### Teks Bacaan
....................

Sore itu jadi salah satu sore paling membosankan yang pernah ada. Engga ada lagi buku untuk di baca. Engga ada lagi games yang bisa di mainin. Engga ada juga seseorang yang bisa diajak smsan atau sekedar tatap muka lewat skype. Tapi, yang lebih parah lagi engga ada yang ngajak keluar. Ditambah lagi jarum penunjuk bensin mengarah ke daerah merah bertuliskan huruf “E”.
Komponen
yang sempurna untuk membuat hari jadi benar-benar membosankan.
Dengan
segala kebosanan itu, gue perlahan beranjak pergi dari ranjang. Pergi
kebelakang rumah lalu memanjat pagar. Dari atas pagar terlihat seorang pemuda
dekil sedang memegang benang, tarik ulur, tarik ulur, lalu terbang. Bukan orangnya yang terbang,
tapi layangan. Beberapa menit kemudian layangan lain mulai muncul dari arah
seberang. Mereka saling berdekatan, menabrak satu sama lain, bergesekkan.
Mungkin ingin saling kenal. Mereka terus beradu. Sampai akhirnya salah satu
layangan putus. Kami sering menyebutnya “lewang”.
“Yes,
MA*PUS !!!. Gue menang” kata pemuda dekil.
Tidak
jauh dari pemuda dekil, ada bocah ingusan yang mencoba menerbangkan
layangannya. Satu dua kali di coba, gagal. Di coba lagi akhirnya terbang juga. Belum sampai 10
menit terbang kelangit, layangannya menukik tajam dan jatuh ke pelukkan monyet.

....................

Catatan Anotasi Gambar:
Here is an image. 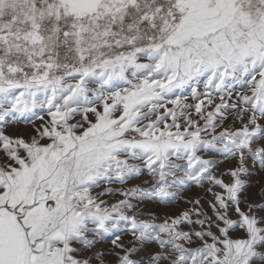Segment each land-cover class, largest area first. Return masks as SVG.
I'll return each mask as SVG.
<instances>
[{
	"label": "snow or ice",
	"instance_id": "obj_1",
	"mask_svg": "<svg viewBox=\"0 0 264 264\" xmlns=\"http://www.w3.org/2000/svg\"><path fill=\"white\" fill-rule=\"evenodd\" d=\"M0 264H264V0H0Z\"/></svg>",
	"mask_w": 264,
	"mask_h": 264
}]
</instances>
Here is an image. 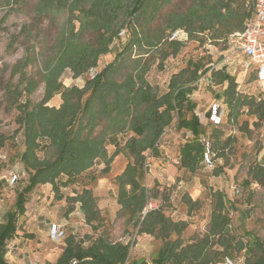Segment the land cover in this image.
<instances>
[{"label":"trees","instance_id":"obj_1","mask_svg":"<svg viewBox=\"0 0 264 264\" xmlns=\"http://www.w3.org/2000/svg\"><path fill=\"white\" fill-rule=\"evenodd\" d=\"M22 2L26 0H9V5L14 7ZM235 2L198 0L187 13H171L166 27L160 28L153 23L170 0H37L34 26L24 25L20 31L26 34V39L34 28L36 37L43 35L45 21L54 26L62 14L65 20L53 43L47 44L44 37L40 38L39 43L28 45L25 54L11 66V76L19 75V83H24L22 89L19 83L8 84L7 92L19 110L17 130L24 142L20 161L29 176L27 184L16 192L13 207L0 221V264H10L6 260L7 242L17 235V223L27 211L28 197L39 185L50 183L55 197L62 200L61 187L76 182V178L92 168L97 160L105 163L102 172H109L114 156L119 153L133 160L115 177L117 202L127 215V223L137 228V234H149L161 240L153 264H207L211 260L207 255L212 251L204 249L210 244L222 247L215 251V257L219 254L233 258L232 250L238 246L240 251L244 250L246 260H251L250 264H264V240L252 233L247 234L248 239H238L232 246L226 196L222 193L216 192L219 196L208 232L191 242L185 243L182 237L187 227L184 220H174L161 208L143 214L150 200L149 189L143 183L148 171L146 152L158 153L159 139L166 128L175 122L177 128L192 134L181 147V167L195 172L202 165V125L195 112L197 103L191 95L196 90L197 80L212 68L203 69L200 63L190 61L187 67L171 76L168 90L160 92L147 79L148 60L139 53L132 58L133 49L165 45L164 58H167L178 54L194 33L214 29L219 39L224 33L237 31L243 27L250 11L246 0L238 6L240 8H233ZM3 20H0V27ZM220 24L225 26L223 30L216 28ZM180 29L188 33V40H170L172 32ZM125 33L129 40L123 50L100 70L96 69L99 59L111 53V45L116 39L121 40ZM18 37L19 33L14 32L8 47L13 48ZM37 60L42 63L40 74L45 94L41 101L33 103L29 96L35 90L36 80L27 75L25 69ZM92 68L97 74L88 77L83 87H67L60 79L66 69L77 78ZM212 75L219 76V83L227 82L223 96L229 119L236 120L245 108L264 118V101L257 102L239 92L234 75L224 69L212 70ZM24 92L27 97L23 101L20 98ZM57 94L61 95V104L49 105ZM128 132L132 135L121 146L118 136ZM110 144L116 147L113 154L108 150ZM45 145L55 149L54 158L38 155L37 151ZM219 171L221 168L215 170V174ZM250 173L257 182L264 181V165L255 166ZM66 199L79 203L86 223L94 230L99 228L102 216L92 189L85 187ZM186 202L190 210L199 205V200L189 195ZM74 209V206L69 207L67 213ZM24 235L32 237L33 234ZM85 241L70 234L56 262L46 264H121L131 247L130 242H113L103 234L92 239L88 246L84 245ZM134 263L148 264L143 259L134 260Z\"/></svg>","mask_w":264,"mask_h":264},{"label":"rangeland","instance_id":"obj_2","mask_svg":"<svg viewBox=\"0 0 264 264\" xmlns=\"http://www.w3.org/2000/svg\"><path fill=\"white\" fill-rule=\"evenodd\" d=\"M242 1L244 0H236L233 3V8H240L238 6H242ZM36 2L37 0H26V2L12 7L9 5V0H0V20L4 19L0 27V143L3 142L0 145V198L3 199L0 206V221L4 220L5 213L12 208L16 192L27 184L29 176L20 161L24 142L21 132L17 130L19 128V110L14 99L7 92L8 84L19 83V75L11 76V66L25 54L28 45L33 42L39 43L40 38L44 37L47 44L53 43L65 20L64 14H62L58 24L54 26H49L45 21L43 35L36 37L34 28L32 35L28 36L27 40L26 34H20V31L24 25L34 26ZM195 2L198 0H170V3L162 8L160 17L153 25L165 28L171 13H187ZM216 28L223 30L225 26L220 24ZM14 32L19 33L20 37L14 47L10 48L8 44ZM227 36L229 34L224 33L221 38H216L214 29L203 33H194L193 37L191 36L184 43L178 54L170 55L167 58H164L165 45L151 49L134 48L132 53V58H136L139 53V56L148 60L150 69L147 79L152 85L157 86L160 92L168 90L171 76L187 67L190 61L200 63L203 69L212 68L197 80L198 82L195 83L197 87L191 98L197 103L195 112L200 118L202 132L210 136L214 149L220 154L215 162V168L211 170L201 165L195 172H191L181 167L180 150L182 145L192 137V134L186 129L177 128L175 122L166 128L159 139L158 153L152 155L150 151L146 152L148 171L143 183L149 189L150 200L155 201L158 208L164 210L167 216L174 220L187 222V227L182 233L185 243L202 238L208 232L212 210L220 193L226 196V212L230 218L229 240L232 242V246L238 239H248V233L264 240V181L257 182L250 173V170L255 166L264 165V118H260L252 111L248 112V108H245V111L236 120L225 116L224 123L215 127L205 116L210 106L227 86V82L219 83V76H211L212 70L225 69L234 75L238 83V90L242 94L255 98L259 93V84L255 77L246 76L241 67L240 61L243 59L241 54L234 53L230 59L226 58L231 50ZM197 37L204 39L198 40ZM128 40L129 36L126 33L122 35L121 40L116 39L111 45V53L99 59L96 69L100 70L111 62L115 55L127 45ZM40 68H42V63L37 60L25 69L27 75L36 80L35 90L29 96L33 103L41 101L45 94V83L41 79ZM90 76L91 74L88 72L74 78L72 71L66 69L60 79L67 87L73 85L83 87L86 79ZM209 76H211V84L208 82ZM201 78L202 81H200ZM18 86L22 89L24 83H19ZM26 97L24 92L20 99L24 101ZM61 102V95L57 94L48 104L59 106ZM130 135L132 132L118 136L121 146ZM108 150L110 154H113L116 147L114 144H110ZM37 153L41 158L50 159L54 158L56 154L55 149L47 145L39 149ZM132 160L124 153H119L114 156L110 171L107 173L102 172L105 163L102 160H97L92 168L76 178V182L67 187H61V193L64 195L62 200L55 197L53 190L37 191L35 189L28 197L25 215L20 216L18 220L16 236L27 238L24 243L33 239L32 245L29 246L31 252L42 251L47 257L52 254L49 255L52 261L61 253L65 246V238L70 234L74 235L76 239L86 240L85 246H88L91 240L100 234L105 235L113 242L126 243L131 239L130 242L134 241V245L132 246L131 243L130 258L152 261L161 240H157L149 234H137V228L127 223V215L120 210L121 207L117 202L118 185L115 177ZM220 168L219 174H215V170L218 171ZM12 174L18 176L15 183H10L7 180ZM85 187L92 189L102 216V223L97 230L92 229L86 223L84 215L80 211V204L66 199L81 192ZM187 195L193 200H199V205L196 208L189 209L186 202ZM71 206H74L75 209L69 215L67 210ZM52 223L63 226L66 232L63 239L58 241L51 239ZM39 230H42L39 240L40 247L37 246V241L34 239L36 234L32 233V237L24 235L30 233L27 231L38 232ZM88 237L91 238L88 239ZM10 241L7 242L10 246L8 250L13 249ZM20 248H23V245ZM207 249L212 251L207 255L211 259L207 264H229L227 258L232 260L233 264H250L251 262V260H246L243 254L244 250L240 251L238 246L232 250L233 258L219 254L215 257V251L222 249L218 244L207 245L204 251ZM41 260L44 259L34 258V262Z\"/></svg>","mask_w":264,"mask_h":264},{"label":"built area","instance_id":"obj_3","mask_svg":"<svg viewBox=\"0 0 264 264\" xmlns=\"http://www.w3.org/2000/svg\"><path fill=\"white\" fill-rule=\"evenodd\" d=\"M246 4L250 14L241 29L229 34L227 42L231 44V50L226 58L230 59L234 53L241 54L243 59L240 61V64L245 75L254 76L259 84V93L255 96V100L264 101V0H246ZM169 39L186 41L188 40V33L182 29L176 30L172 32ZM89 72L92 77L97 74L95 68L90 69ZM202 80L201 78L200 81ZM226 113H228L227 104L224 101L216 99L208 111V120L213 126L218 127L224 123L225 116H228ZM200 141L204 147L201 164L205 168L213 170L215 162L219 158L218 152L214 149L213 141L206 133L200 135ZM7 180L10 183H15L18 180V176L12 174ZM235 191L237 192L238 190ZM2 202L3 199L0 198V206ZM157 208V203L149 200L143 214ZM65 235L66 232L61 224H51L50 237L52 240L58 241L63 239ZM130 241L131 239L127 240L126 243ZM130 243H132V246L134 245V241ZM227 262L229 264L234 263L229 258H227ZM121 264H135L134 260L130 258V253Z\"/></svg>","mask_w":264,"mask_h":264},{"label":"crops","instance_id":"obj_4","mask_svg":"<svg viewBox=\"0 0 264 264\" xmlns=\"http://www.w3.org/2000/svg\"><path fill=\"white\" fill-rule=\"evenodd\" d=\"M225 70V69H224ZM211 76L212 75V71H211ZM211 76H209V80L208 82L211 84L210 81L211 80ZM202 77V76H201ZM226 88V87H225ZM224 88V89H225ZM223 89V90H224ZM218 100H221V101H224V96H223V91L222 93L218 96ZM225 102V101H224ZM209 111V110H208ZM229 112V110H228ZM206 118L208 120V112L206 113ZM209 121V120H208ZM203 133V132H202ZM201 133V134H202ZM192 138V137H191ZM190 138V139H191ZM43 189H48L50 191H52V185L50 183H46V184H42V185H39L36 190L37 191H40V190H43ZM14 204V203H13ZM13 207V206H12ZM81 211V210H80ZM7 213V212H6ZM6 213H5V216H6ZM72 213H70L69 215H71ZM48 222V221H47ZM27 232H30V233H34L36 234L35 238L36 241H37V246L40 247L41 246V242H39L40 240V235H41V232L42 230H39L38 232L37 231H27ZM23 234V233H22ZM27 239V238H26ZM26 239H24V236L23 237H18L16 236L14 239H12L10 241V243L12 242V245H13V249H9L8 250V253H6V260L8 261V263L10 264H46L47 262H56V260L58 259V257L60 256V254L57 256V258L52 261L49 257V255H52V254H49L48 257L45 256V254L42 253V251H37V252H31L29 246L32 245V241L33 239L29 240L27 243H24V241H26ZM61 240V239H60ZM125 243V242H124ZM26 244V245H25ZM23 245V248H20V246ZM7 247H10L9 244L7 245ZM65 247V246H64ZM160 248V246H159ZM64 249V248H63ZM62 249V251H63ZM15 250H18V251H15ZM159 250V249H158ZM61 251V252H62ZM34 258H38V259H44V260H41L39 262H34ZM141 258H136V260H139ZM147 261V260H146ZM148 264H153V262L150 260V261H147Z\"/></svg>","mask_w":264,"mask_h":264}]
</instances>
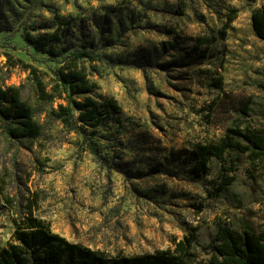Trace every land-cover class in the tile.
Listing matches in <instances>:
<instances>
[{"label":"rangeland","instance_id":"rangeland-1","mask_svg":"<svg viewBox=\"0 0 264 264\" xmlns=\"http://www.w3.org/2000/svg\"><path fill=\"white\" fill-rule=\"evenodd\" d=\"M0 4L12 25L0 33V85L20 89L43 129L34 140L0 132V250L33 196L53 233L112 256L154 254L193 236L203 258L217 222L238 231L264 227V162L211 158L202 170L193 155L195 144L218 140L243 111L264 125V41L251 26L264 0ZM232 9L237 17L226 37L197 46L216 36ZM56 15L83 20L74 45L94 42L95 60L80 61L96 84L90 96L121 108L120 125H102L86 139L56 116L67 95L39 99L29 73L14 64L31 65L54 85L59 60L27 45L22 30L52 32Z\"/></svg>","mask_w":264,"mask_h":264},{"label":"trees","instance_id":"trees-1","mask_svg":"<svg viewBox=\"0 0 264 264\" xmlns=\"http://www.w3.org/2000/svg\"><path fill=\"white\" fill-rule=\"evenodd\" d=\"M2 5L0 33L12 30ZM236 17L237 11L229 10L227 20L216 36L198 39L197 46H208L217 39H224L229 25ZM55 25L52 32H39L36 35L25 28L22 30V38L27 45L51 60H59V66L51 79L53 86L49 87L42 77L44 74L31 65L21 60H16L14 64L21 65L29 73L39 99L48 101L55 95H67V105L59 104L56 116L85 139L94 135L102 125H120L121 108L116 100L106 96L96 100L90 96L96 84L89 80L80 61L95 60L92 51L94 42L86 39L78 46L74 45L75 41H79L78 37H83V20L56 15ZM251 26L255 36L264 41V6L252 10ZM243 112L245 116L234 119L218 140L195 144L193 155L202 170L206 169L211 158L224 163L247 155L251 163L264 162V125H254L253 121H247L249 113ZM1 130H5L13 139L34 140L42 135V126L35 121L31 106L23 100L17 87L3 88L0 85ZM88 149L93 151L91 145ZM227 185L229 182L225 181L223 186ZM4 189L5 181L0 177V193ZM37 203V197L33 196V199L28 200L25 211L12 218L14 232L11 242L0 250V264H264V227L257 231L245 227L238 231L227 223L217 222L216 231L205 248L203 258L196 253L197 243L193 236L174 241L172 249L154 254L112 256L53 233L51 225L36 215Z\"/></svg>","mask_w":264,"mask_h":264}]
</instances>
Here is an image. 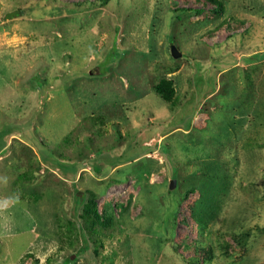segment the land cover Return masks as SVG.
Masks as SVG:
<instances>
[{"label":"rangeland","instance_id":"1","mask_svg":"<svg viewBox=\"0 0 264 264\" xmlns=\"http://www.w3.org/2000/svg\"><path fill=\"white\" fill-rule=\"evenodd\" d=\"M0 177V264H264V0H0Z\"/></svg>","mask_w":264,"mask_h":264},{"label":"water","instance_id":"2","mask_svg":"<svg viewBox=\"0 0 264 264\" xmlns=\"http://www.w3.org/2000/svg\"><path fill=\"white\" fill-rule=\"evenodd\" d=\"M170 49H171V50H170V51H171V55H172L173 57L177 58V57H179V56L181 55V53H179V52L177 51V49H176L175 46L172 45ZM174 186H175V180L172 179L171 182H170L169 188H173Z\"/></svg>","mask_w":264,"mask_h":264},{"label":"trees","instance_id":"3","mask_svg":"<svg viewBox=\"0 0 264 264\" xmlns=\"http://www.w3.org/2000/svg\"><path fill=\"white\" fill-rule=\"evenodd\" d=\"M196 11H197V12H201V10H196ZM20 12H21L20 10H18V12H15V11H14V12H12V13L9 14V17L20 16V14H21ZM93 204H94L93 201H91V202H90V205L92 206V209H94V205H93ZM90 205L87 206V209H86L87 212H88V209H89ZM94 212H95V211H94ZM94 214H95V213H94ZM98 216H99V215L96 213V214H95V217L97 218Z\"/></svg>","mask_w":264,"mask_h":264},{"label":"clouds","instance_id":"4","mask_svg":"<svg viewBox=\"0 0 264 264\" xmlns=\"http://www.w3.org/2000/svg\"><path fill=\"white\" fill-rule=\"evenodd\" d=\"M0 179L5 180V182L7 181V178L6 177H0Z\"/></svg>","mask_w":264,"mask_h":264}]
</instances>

....................

### Yang Diminta
- 1) Dalam cerita tentang sore yang membosankan, apa sebutan untuk layangan yang putus?
- 2) Ketik ulang bagian cerita tentang sore yang membosankan, mulai dari "Mungkin ingin saling" dan terus hingga "ke pelukkan monyet.".
- 3) Tuliskan kelanjutan cerita tentang sore yang membosankan dan layangan itu, dimulai setelah kalimat terakhirnya.

### Jawaban Setiap Tugas
- 1) Layangan yang putus disebut "lewang".

- 2)
Mungkin ingin saling kenal. Mereka terus beradu. Sampai akhirnya salah satu
layangan putus. Kami sering menyebutnya “lewang”.
“Yes,
MA*PUS !!!. Gue menang” kata pemuda dekil.
Tidak
jauh dari pemuda dekil, ada bocah ingusan yang mencoba menerbangkan
layangannya. Satu dua kali di coba, gagal. Di coba lagi akhirnya terbang juga. Belum sampai 10
menit terbang kelangit, layangannya menukik tajam dan jatuh ke pelukkan monyet.

- 3)
Monyet peliharaan kami, Santika namanya.
“Bang,
liat layangan gue engga ?” tanya bocah ingusan.
“Tuh,
dipegang monyet. Lagi di koyak-koyak kayanya” jawab pemuda diatas pagar yang kebetulan
juga menulis cerita ini.
Anak
itu menundukkan kepalanya, dia lesu, dia berbalik arah, lalu pulang sambil menggulung benangnya.
Yah, nak. Hidup memang tidak selalu
indah.
Langit
sudah mulai orange, lampu satu persatu mulai menyala, ketek pun sudah mulai bau.
Pertanda kalau gue harus mandi.
Nak, terima kasih karena telah memberi
sedikit tawa.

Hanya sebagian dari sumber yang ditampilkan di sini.